Rosan menyebutkan bahwa meskipun LG keluar dari JV 1-3, negosiasi yang berjalan cukup panjang adalah hal yang wajar dalam transaksi sebesar itu. Apalagi, pihaknya telah menemukan pengganti LG, yaitu Zhejiang Huayou Cobalt Co., yang telah berinvestasi di Morowali dan Weda Bay, Sulawesi dan Maluku Utara.
“Huayou tertarik untuk menggantikan posisi LG, dan kami telah bertemu dengan mereka,” ungkap Rosan.
Prospek Investasi LG di Ekosistem Baterai Indonesia
Andry Satrio Nugroho, Head of Center of Industry, Trade, and Investment Indef, menilai keputusan LG untuk fokus mengembangkan sel baterai berbasis nikel bersama Hyundai merupakan respons terhadap kondisi pasar baterai listrik berbasis nikel yang kurang berkembang.
“Regulasi di Indonesia tidak memberikan keuntungan signifikan dalam memproduksi baterai listrik berbasis nikel,” ujarnya kepada Bisnis pada Selasa (29/4/2025).
Andry juga menyoroti bahwa Indonesia Battery Corporation (IBC), sebagai mitra pengembangan ekosistem baterai, memiliki kepentingan untuk memastikan baterai yang diproduksi di Grand Project menggunakan nikel.
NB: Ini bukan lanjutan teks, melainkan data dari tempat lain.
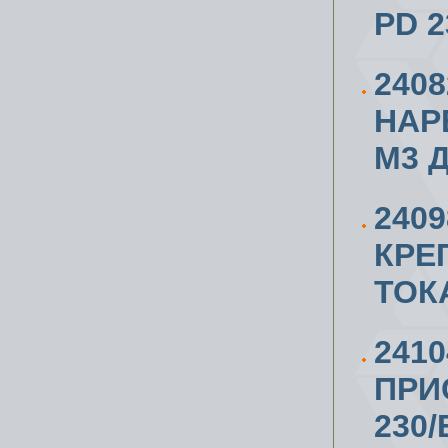
PD 2
240
НАР
М3 Д
240
КРЕ
ТОК
241
ПРИ
230/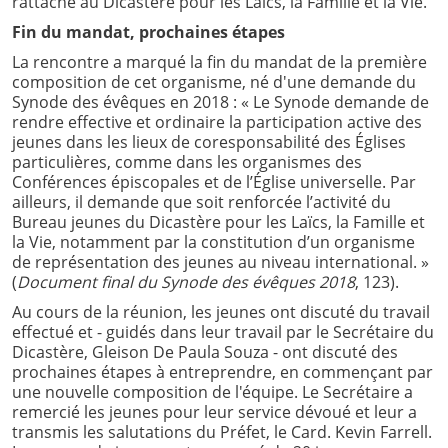
rattaché au Dicastère pour les Laïcs, la Famille et la Vie.
Fin du mandat, prochaines étapes
La rencontre a marqué la fin du mandat de la première
composition de cet organisme, né d'une demande du
Synode des évêques en 2018 : « Le Synode demande de
rendre effective et ordinaire la participation active des
jeunes dans les lieux de coresponsabilité des Églises
particulières, comme dans les organismes des
Conférences épiscopales et de l’Église universelle. Par
ailleurs, il demande que soit renforcée l’activité du
Bureau jeunes du Dicastère pour les Laïcs, la Famille et
la Vie, notamment par la constitution d’un organisme
de représentation des jeunes au niveau international. »
(
Document final du Synode des évêques 2018
, 123).
Au cours de la réunion, les jeunes ont discuté du travail
effectué et - guidés dans leur travail par le Secrétaire du
Dicastère, Gleison De Paula Souza - ont discuté des
prochaines étapes à entreprendre, en commençant par
une nouvelle composition de l'équipe. Le Secrétaire a
remercié les jeunes pour leur service dévoué et leur a
transmis les salutations du Préfet, le Card. Kevin Farrell.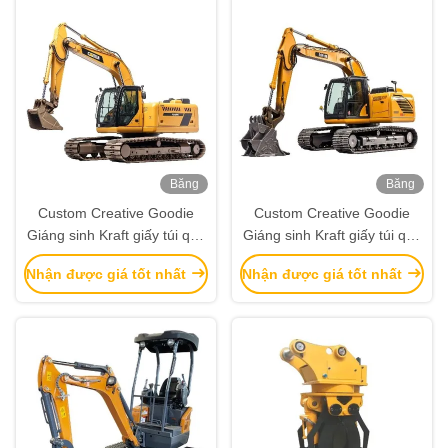
Băng
Băng
hình
hình
Custom Creative Goodie
Custom Creative Goodie
Giáng sinh Kraft giấy túi quà
Giáng sinh Kraft giấy túi quà
với logo của riêng bạn cho
với logo của riêng bạn cho
Nhận được giá tốt nhất
Nhận được giá tốt nhất
Xmas Party trang trí
Xmas Party trang trí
Namun, ia menilai bahwa investor di sektor hulu ekosistem baterai masih ragu, mengingat pasar dan regulasi yang tidak mendukung elektrifikasi berbasis nikel.
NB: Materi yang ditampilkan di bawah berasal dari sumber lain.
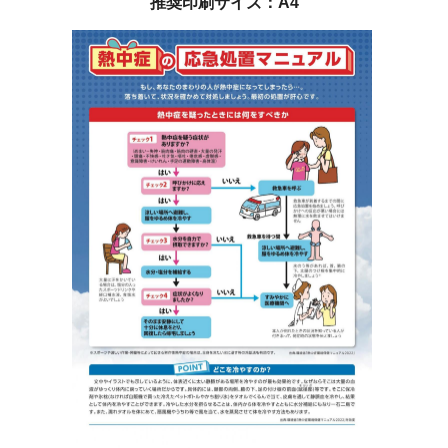
推奨印刷サイズ：A4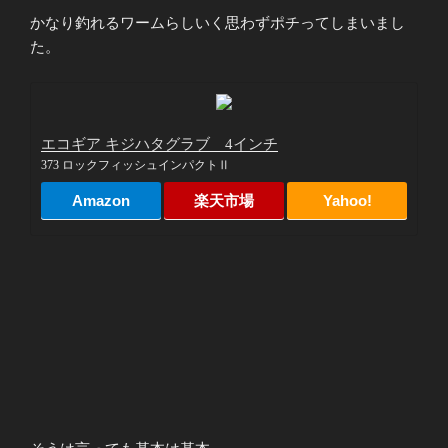
かなり釣れるワームらしいく思わずポチってしまいまし
た。
エコギア キジハタグラブ 4インチ
373 ロックフィッシュインパクトⅡ
Amazon
楽天市場
Yahoo!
“Kita fokus pada elektrifikasi, tetapi kita lupa bahwa kita mendorong ekosistem kendaraan listrik berbasis nikel, sementara pemain global lebih memilih LFP (Lithium Ferro Phosphate) karena lebih unggul dalam hal harga,” katanya.
Proyeksi Investasi Sektor Baterai di Indonesia
Menurut perhitungan Tenggara Strategics, hingga 2024, investasi di ekosistem kendaraan bermotor listrik berbasis baterai (KBLBB) diproyeksikan dapat memberikan nilai tambah sebesar Rp29,6 triliun bagi perekonomian Indonesia, dengan kontribusi 0,2% terhadap PDB 2020. Peningkatan terbesar berasal dari sektor hilir yang diperkirakan mencapai Rp10,8 triliun.
Pengembangan ekosistem KBLBB diproyeksikan akan menciptakan sekitar 527.477 pekerjaan di sektor manufaktur pada 2030 dan diperkirakan meningkat menjadi 2 juta pekerjaan pada 2060. Sejak Perpres No. 55/2019 diterbitkan, Indonesia telah mengalami kemajuan signifikan dalam kebijakan kendaraan listrik, termasuk insentif pajak dan standar teknis pengisian daya.
Hal ini mendorong produsen otomotif global seperti Hyundai, Wuling, BYD, dan MG untuk berinvestasi dalam pabrik perakitan KBLBB di Indonesia, sementara produksi baterai dimulai di Karawang lewat kerja sama antara Hyundai dan LG.
Meskipun penjualan mobil listrik di Indonesia meningkat pesat, adopsi kendaraan listrik baru masih terbatas pada 5% dari total penjualan mobil, menunjukkan bahwa penetrasi KBLBB masih menghadapi tantangan besar.
Pemerintah diharapkan untuk memperkuat kebijakan, seperti memberikan potongan pajak untuk pembelian mobil listrik oleh perusahaan dan membangun infrastruktur pengisian daya di apartemen, mirip dengan kebijakan yang diterapkan di China dan Singapura.